The feedback hysteresis resistor across pin#6 and pin#3 of the left op amp causes the relay to latch for certain period of time, until the battery voltage drops to a level below the holding threshold of the hysteresis, which causes the pin#3 to go low, and correspondingly pin#6 also goes low, switching off the relay. The relay contacts now switches back to the N/C, restoring the charging supply to the battery.

Over Discharge Cut OFF Circuit

The right side op amp controls the over discharge limit of the battery or the low battery situation. As long as the pin#3 voltage of this op amp stays above the pin#2 reference level (as set by the pin#3 preset), the op amp output continues to be high.

This high output at pin#6 enables the attached MOSFET to remain in the conduction mode, which allows the inverter to be switched ON through the negative line.

In an even that the battery is over-drained by the inverter load, the op amp pin#3 level drops below the pin#2 reference voltage, causing pin#6 of the IC to go low, which cuts off the MOSFET and the inverter.

Current Control Stage

The BJT associated with the MOSFET forms a current control circuit for the online UPS, which allows the battery to be charged through a constant current level.

R2 must be calculated to set the maximum current control level for the battery and the inverter.
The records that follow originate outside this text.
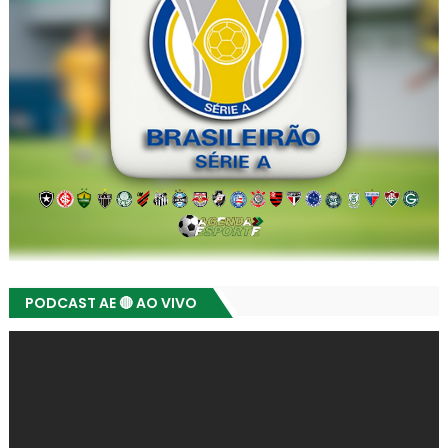
PODCAST AE 🔴 AO VIVO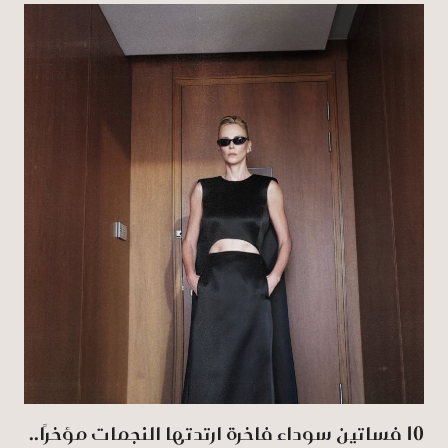
10 فساتين سوداء فاخرة ارتدتها النجمات مؤخرًا..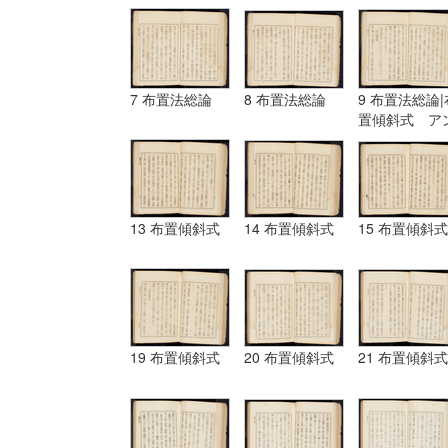
7 布置法総論
8 布置法総論
9 布置法総論|
置傾斜式 ア
ギュラール、
ムポシシヨン
13 布置傾斜式
14 布置傾斜式
15 布置傾斜式
19 布置傾斜式
20 布置傾斜式
21 布置傾斜式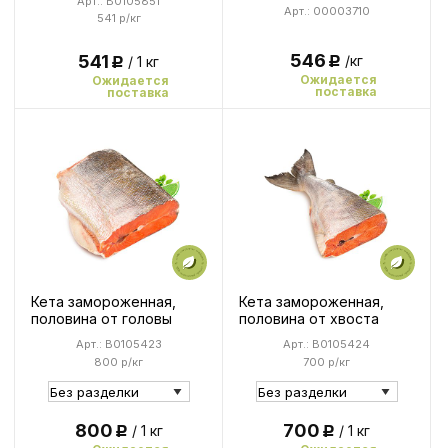
Арт.: B0105851
Арт.: 00003710
541 р/кг
546
541
/кг
/ 1 кг
Р
Р
Ожидается
Ожидается
поставка
поставка
Кета замороженная,
Кета замороженная,
половина от головы
половина от хвоста
Арт.: B0105423
Арт.: B0105424
800 р/кг
700 р/кг
800
700
/ 1 кг
/ 1 кг
Р
Р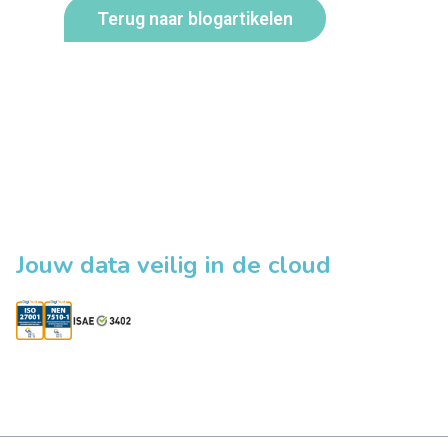
Terug naar blogartikelen
Jouw data veilig in de cloud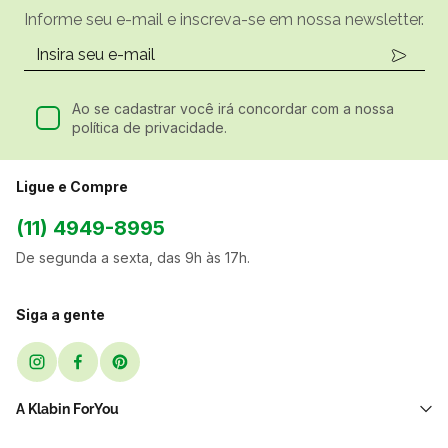
Informe seu e-mail e inscreva-se em nossa newsletter.
Ao se cadastrar você irá concordar com a nossa
política de privacidade.
Ligue e Compre
(11) 4949-8995
De segunda a sexta, das 9h às 17h.
Siga a gente
A Klabin ForYou
Sobre Nós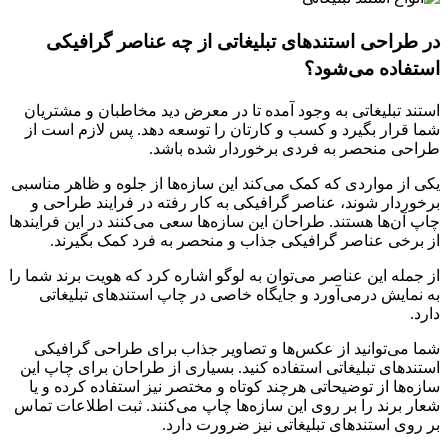
در طراحی استندهای تبلیغاتی از چه عناصر گرافیکی
استفاده می‌شود؟
استند تبلیغاتی به‌ وجود آمده تا در معرض دید مخاطبان و مشتریان
شما قرار بگیرد و کسب‌ و کارتان را توسعه دهد. پس لازم است از
طراحی منحصر به‌ فردی برخوردار شده باشد.
یکی از مواردی که کمک می‌کند این سازه‌ها از جلوه و ظاهر مناسبی
برخوردار شوند، عناصر گرافیکی به‌ کار رفته در فرایند طراحی و
چاپ آن‌ها هستند. طراحان این سازه‌ها سعی می‌کنند در این فرایندها
از برخی عناصر گرافیکی جذاب و منحصر به فرد کمک بگیرند.
از جمله این عناصر می‌توان به لوگو اشاره کرد که هویت برند شما را
به نمایش درمی‌آورد و جایگاه خاصی در چاپ استندهای تبلیغاتی
دارد.
شما می‌توانید از عکس‌ها و تصاویر جذاب برای طراحی گرافیکی
استندهای تبلیغاتی استفاده کنید. بسیاری از طراحان برای چاپ این
سازه‌ها از توضیحاتی هرچند کوتاه و مختصر نیز استفاده کرده و یا
شعار برند را بر روی این سازه‌ها چاپ می‌کنند. ثبت اطلاعات تماس
بر روی استندهای تبلیغاتی نیز ضرورت دارد.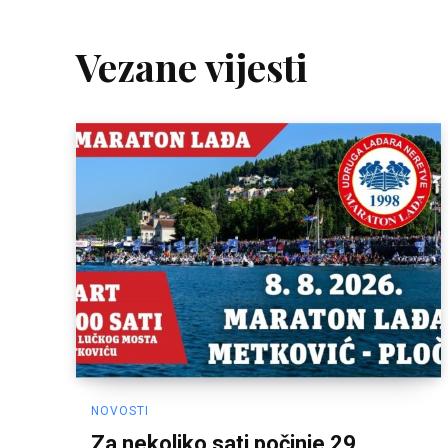
Vezane vijesti
NOVOSTI
Za nekoliko sati počinje 29.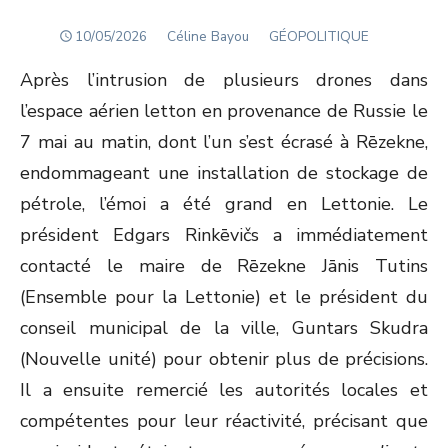
POSTED
Author
10/05/2026
Céline Bayou
GÉOPOLITIQUE
ON
Après l’intrusion de plusieurs drones dans
l’espace aérien letton en provenance de Russie le
7 mai au matin, dont l’un s’est écrasé à Rēzekne,
endommageant une installation de stockage de
pétrole, l’émoi a été grand en Lettonie. Le
président Edgars Rinkēvičs a immédiatement
contacté le maire de Rēzekne Jānis Tutins
(Ensemble pour la Lettonie) et le président du
conseil municipal de la ville, Guntars Skudra
(Nouvelle unité) pour obtenir plus de précisions.
Il a ensuite remercié les autorités locales et
compétentes pour leur réactivité, précisant que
It may be implemented using the following formula:

R2 = 0.7 / Max Current

2) Inverter Circuit: The inverter circuit for online UPS system, which needs to be connected with the above battery controller circuit is shown below.

Parts List

• Resistors are 1/4 watt 5%
• 47K = 1
• 10K = 1
• 1K = 3
• 100K = 1
• 100K preset = 2
• Capacitors
• 330nF Ceramic = 1
• 10nF Ceramic = 1
• 220pF Ceramic = 2
• Semiconductors
• 1N4148 = 3
• 1N4007 or 1N4004 = 2
• 27V 1 watt zener diode = 2
• IC 555 = 1
• BC547 transistor = 1
• MOSFET IRF540 = 2
• Bridge rectifier using 1N4007 diodes = 1
• Transformer 9-0-9 V 10 amp / 220V

We have selected an IC 555 based circuit for simplicity sake and also for ensuring adequate power output range.

This inverter will remain online as long as the charger circuit and the battery remains functional, and the grid AC mains is fed appropriately to the system via a AC to DC SMPS circuit rated at 14V, 5 amp, or as per the particular power rating of the system, which is fully customizable.

The BJT feedback across the gates of the inverter MOSFETs ensures that the output voltage of the inverter never exceeds above the safe level, and is fed in a controlled manner.

This conclude our simple online UPS circuit design, which ensures a continuous uninterruptible online power to any AC load, which needs to be functional without any interruption regardless of the input AC availability.